BERLIN The German government presented a plan on Friday for four interim storage sites to host nuclear waste now piled up at plants in France and Britain, but the move drew criticism from Bavaria, which wants none of the material.
After Japan’s Fukushima nuclear disaster in 2011, Germany decided to shut all of its nuclear plants by 2022, but still has to work out how to handle tonnes of highly radioactive waste.
Original plans to turn an interim nuclear waste storage site in salt formations in Lower Saxony’s Gorleben into a final repository were scuppered by mass protests and the location has finally been excluded by law.
The latest plan presented by Environment Minister Barbara Hendricks envisages interim storage sites at nuclear plants in Brokdorf (Schleswig-Holstein), Philippsburg (Baden-Wuerttemberg), Biblis (Hesse) and Isar (Bavaria).
These four sites are expected to take 26 containers of German nuclear waste that is being reprocessed and stored in France’s La Hague and England’s Sellafield.
But the announcement sparked indignation from Bavaria, with state chancellery minister Marcel Huber calling the government’s unilateral decision “politically unwise and brazen”.
Bavaria is already at odds with Berlin over plans to build high-voltage power lines to transfer wind energy from the north to the south, after Bavarian Premier Horst Seehofer revoked his support for the grid expansion.
Hendricks hit back by saying Bavaria had produced large amounts of nuclear waste in the past and therefore could not shirk its responsibility by opposing interim storage sites.
In a joint statement, the country’s four leading utilities RWE, E.ON, EnBW and Vattenfall [VATN.UL] welcomed the proposal by the environment ministry.

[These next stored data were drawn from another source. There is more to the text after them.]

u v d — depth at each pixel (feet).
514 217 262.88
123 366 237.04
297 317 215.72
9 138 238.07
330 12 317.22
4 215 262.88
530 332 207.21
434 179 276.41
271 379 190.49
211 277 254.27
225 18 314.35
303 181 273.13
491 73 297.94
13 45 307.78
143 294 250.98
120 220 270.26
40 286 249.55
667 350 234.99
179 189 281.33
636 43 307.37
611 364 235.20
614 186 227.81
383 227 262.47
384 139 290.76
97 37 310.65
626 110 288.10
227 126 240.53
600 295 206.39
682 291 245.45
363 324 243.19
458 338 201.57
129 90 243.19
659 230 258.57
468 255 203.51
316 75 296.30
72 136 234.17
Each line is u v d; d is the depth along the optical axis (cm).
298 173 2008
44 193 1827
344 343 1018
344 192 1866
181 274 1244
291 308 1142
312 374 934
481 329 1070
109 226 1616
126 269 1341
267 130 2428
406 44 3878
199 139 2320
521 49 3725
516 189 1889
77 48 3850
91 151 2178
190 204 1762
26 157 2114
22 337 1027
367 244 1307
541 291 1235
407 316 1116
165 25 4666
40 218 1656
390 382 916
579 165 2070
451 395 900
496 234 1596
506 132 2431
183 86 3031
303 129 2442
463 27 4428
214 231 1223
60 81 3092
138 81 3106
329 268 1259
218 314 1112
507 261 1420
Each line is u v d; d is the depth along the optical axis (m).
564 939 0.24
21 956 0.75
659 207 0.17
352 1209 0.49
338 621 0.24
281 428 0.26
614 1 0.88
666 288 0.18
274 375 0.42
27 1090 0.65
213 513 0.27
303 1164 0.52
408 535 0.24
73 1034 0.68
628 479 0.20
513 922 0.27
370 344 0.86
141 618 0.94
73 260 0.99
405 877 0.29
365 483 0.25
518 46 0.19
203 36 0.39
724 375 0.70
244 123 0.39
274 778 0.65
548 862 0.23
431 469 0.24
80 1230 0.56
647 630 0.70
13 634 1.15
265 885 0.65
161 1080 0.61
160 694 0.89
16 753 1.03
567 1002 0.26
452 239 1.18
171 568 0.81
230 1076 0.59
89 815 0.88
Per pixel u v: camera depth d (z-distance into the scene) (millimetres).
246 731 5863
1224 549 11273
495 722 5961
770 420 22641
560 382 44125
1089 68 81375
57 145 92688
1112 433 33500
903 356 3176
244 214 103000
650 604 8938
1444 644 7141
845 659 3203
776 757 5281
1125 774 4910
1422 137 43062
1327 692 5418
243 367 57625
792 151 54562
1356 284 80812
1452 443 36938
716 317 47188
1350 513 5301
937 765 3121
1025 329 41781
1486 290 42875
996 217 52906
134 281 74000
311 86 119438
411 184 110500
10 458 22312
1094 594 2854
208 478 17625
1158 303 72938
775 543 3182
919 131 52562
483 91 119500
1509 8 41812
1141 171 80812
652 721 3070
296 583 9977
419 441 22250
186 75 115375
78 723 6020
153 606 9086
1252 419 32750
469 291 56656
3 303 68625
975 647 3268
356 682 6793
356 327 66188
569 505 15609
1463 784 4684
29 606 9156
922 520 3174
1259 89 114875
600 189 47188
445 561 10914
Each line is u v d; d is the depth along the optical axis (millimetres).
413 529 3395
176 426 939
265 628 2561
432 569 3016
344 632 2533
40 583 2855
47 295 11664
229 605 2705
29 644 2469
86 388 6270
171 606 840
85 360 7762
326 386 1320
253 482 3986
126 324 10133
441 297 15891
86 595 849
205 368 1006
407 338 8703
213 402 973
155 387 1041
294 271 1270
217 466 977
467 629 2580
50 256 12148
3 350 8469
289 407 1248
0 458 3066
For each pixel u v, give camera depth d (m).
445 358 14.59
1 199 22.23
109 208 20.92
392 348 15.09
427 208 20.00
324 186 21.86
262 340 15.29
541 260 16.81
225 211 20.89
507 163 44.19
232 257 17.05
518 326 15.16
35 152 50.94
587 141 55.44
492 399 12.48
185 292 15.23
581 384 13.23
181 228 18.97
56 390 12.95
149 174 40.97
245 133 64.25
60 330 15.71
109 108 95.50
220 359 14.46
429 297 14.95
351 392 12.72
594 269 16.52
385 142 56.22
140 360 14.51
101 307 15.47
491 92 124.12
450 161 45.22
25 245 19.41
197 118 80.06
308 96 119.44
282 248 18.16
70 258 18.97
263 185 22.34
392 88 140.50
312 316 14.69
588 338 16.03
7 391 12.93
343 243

Moreover, the companies said they were willing to scrap several lawsuits against the government and several states if a lasting agreement, including cost distribution, could be found.
In those lawsuits, the utilities rejected a 2014 law that bans transporting reprocessed nuclear waste to a central storage site at Gorleben and stipulated it be stored at sites near nuclear reactors instead.
The utilities say the transport ban is politically motivated and on-site storage incurs additional costs they should not have to bear.